The session recording capability deserves particular attention. In regulated industries — financial services, healthcare, government contracting — the ability to produce a complete audit trail of database access is not optional. It’s a compliance requirement. KeeperDB captures session activity in encrypted recordings that can be reviewed by security teams or produced during audits. This is the kind of feature that procurement teams in regulated industries will flag as a requirement, and its inclusion signals that Keeper is targeting enterprise buyers with specific compliance obligations.
What This Means for the Broader PAM Market
The privileged access management market is undergoing rapid consolidation and expansion. CyberArk’s $1.54 billion acquisition of Venafi in 2024 signaled the industry’s move toward machine identity management. Delinea, BeyondTrust, and One Identity continue to compete for enterprise PAM budgets. And a growing number of startups are attacking specific slices of the privileged access problem — database access, Kubernetes secrets, CI/CD pipeline credentials — with purpose-built tools.
Keeper’s approach is to build from the bottom up. Start with password management. Add secrets management. Layer on privileged session management. Now, database access. Each addition expands the platform’s value proposition while keeping the core architecture — zero-knowledge encryption, a unified admin console, and a single agent framework — consistent.
But the company faces real challenges. Enterprise PAM buyers are notoriously conservative. They want proven platforms with deep integration into their existing identity infrastructure — Active Directory, Okta, Azure AD, CyberArk’s own vault. Keeper will need to demonstrate that KeeperDB can operate reliably at scale in complex, multi-database environments with thousands of users and strict uptime requirements. The password management pedigree helps with credibility, but database access governance is a different animal. The stakes are higher. The failure modes are more consequential. And the buyers — CISOs and infrastructure security leaders — will demand proof.
There’s also the question of how KeeperDB handles the messy reality of database access in large organizations. Not every database connection is interactive. Automated jobs, ETL pipelines, application service accounts, and microservices all connect to databases using credentials that need to be managed differently than human user sessions. Keeper offers a separate secrets management product for machine-to-machine credentials, but the integration between that product and KeeperDB will be critical for organizations trying to govern all database access through a single policy framework.

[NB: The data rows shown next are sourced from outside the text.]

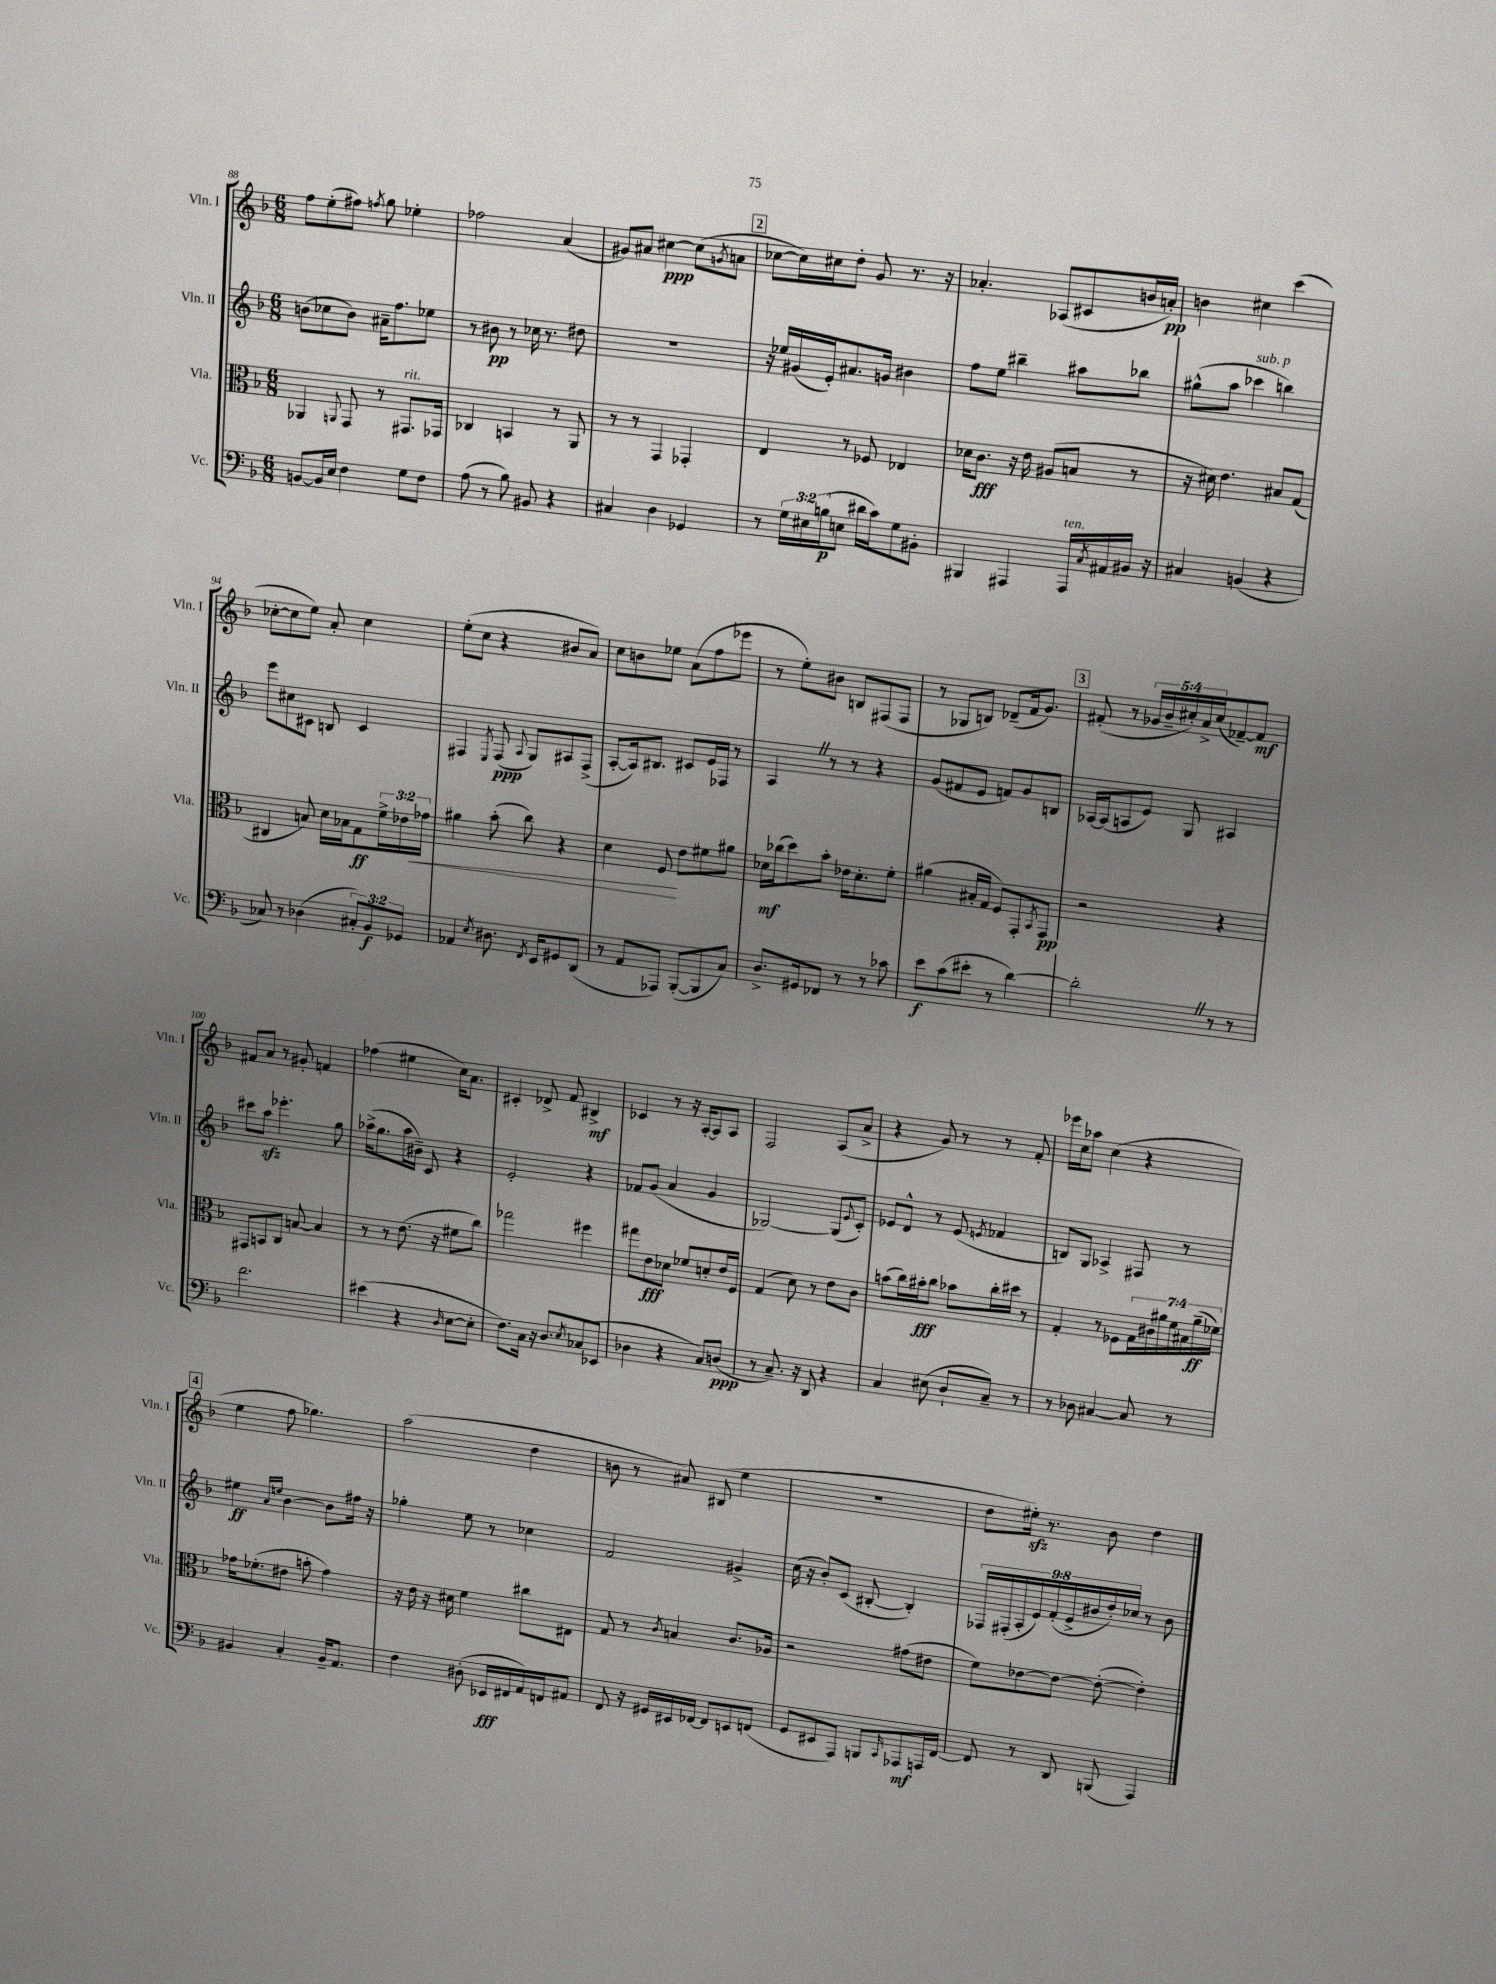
<<
\new StaffGroup <<
\new Staff = "s0" \with { instrumentName = "Vln. I" shortInstrumentName = "Vln. I" } {
    \clef treble \key f \major \numericTimeSignature \time 6/8 \override Staff.TupletNumber.text = #tuplet-number::calc-fraction-text
    f''8 e''8-.( fis''8) \acciaccatura { f''8 } g''8 ees''4-. |
    fes''2 a'4( |
    gis'8) ais'8 cis''4~\ppp cis''8( \acciaccatura { g'8 } a'8 |
    \mark \markup { \box "2" } ces''8~ ces''16) cis''16 d''8-. g'8 r8. r16 |
    aes'4.-. aes8( cis'8 b'16 a'16-.\pp) |
    b'4 cis''4 c'''4( |
    ces''8~-. ces''8 e''8) a'8-. ces''4 |
    e''8-.( c''8 r4 bis'8 a'8) |
    c''8 b'8 ees''8 a'8( f''8 ees'''8 |
    r8 e''8-.) bis'8 b8 fis8( fis8 |
    r8 ges8 b8) des'8--( f'16 g'8.) |
    \mark \markup { \box "3" } fis'8-.( r8 \tuplet 5/4 { ges'16 bes'16-- cis''16-.) a'16-> cis''16( } fes'8~--) fes'8\mf |
    fis'8 a'8 r8 gis'8-. f'4 |
    fes''4( eis''4 c''16) a'8. |
    cis'4-. des'8-> f'8 bis4->\mf |
    ces'4 r8 r16 a16~-. a8 a8 |
    f2 a8( a'8-> |
    r4 g'8) r8 r8 f'8-. |
    ees'''16 c''16 aes''8 c''4( r4 |
    \mark \markup { \box "4" } e''4 f''8 ges''4.) |
    a''2( d''4 |
    b'8 r8 ais'8) bis8( e''4 |
    R2. |
    d''8 eis''16-.\sfz) r8. bes'8 d''4 \bar "|." |
}
\new Staff = "s1" \with { instrumentName = "Vln. II" shortInstrumentName = "Vln. II" } {
    \clef treble \key f \major \numericTimeSignature \time 6/8 \override Staff.TupletNumber.text = #tuplet-number::calc-fraction-text
    b'8( ces''8 b'8) ais'16-- f''8. ees''8 |
    r8 bis'8\pp r8 ces''16 r8. dis''8 |
    R2. |
    \mark \markup { \box "2" } r16 ees''16 gis'16( e'16-.) ais'8. g'16 bis'4 |
    f''8 e''8 bis''4-- ais''8 bes''8 |
    gis''8-^( a''8 ces'''4^\markup { \italic "sub. p" } b''4) |
    e'''8 cis''8 cis'8 b8 cis'4 |
    fis4 \acciaccatura { e8 } fis8\ppp( \appoggiatura { a8 } g8) ais8 fis8->( |
    a8~-. a16) bis8. cis'8 e'16 fes16 r8 |
    a4 \once \override BreathingSign.text = \markup { \musicglyph "scripts.caesura.straight" } \breathe r8 r8 r4 |
    g'8( fis'8 e'8 f'8) g'8 b8 |
    \mark \markup { \box "3" } aes16~ aes16( a8 e'8) g8 ais4 |
    cis'''8 a''8\sfz ees'''4.-. g''8 |
    aes''16->( g''8. aes''16 bis'16--) c'8 r4 |
    e'2-. r4 |
    fes'8 g'8( a'4 g'4 |
    ges2~) ges8( \appoggiatura { e'8 } c'8-.) |
    ees'8 d'8-^ r8 ees'8( \acciaccatura { e'8 } fes'4 |
    b8) g8 aes4-> fis8 r8 |
    \mark \markup { \box "4" } eis''4\ff \grace { a'16 e''16 } bes'4~ bes'8 fis''16 r16 |
    ges''4-. e''8 r8 ces''4 |
    f'2 gis'4-> |
    c''16( r16 bes'8-.) c'8( bis8~-. bis4-.) |
    \tuplet 9/8 { fes16 fis16-.( a16-. e'16) f'16-.( e'16-> bis'16 d''16-.) ces''16 } r8 bis'8 \bar "|." |
}
\new Staff = "s2" \with { instrumentName = "Vla." shortInstrumentName = "Vla." } {
    \clef alto \key f \major \numericTimeSignature \time 6/8 \override Staff.TupletNumber.text = #tuplet-number::calc-fraction-text
    aes,4 \appoggiatura { a,8 } g,8 r8 gis,8.^\markup { \italic "rit." } ges,16 |
    ces4 b,4 r8 a,8 |
    r8 r8 g,4 ges,4-. |
    \mark \markup { \box "2" } e4 r8 fes8 ees4 |
    des'16 c'8.\fff r16 e'16 ais8( b8 r8 |
    r16 dis'16) e'4. bis8 g8( |
    cis4 b8) d'16 bes16 g8\ff \tuplet 3/2 { f'16-> ees'16 ges'16\< } |
    ais'4 bes'8-.( c''8) r4 |
    d'4 f8\! e'8 fis'8 ais'8 |
    des'16\mf ces''16( d''8) bes'8-. ees'16 des'8.-. f'8-. |
    ais'4( bis16-. g16 f8) g,8-. \acciaccatura { bes,8 } g,8\pp |
    \mark \markup { \box "3" } r2 r4 |
    gis,8 b,8 c8 b8~ b4 |
    r8 r8 e'8.( r16 fis'8 c''8) |
    ges''2 fis''4 |
    gis''8 e'8\fff des'8 fes'8 d'8-. e'16 f16 |
    g4( d'8) r8 e'8 c'8 |
    b'8( c''16) bis'16-.\fff c''8 bes'8 c''16-. dis''16 r8 |
    g4-. r8 fes8 \tuplet 7/4 { g16 cis'16 ais'16 f'16 bis16 ais'16--\ff( fes'16) } |
    \mark \markup { \box "4" } ges'16 fes'8.-.( eis'8 b'8-. ges'4) |
    r16 e'16 r16 dis'16 f'4 cis''8 eis8 |
    g8 r8 \acciaccatura { c'8 } b4 c'8. aes16 |
    r2 gis'8( eis'8 |
    f'8) ees'8~ ees'8~ ees'8~-.( ees'4-.) \bar "|." |
}
\new Staff = "s3" \with { instrumentName = "Vc." shortInstrumentName = "Vc." } {
    \clef bass \key f \major \numericTimeSignature \time 6/8 \override Staff.TupletNumber.text = #tuplet-number::calc-fraction-text
    b,8~ b,16 e16 f4 g8 f8 |
    a8( r8 bes8) bis,8 r4 |
    cis4 d4 ges,4 |
    \mark \markup { \box "2" } r8 \tuplet 3/2 { g16 eis16 b16\p( } e8 dis'16 c'16) g8 bis,8-. |
    bis,,4 ais,,4 ais,,16^\markup { \italic "ten." } \acciaccatura { c8 } ais,16 bis,16 r16 |
    cis4 b,4( r4 |
    ces8) r8 des4( \tuplet 3/2 { cis8-.) bes,8\f ges,8 } |
    aes,4 \acciaccatura { e8 } dis8. \acciaccatura { f,8 } e,16 gis,8 d,8( |
    r8 a,8 aes,,8) bes,,8~-.( bes,,8 c8) |
    d8.-> gis,16 fes,8 r8 r8 ces'8 |
    e'8\f c'8( eis'8-. r8 d'4~) |
    \mark \markup { \box "3" } d'2-. \once \override BreathingSign.text = \markup { \musicglyph "scripts.caesura.straight" } \breathe r8 r8 |
    f'2. |
    eis'4( r4 \grace { d16 } e8~ e8-. |
    f8.) c16 r16 d8. \acciaccatura { e8 } ces8( ees,8 |
    des4 r4 c8) d8\ppp( |
    r8 c8.--) r16 d,8 r4 |
    c4 eis8( d8-! c8--) r8 |
    r8 des8 cis4~ cis8 r8 |
    \mark \markup { \box "4" } bis,4 c4-. bis,16-- a,8. |
    f4 dis8-.( ees,16\fff fis,16 a,16) f,16 ais,8 |
    f,8 r16 gis,16 eis,16 fes,16~ fes,8 e,8 f,8( |
    g,8 eis,8 a,,8) b,,8 \grace { c,16 } aes,,8\mf a,,16 f,16~ |
    f,8 r8 d,8 b,,8( a,,4) \bar "|." |
}
>>
>>
\layout { \context { \Score currentBarNumber = #88 } }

The launch comes at a moment when database security incidents continue to make headlines. Snowflake’s customer data breach in 2024, which affected AT&T, Ticketmaster, and other major companies, was traced back to stolen credentials that lacked multi-factor authentication. That incident alone likely accelerated enterprise interest in tools that can eliminate credential exposure as an attack vector.
Keeper Security is privately held and does not disclose revenue figures, but the company has raised over $120 million in funding and claims more than a million business customers. KeeperDB is available immediately as part of Keeper’s enterprise platform, with pricing based on the number of users requiring database access.
Whether KeeperDB gains meaningful traction will depend on execution — specifically, on how well it handles the complexity of real-world database environments and how effectively Keeper’s sales organization can position it against entrenched competitors. The product addresses a genuine gap. That much is clear. But in enterprise security, identifying a problem and solving it at scale are very different things.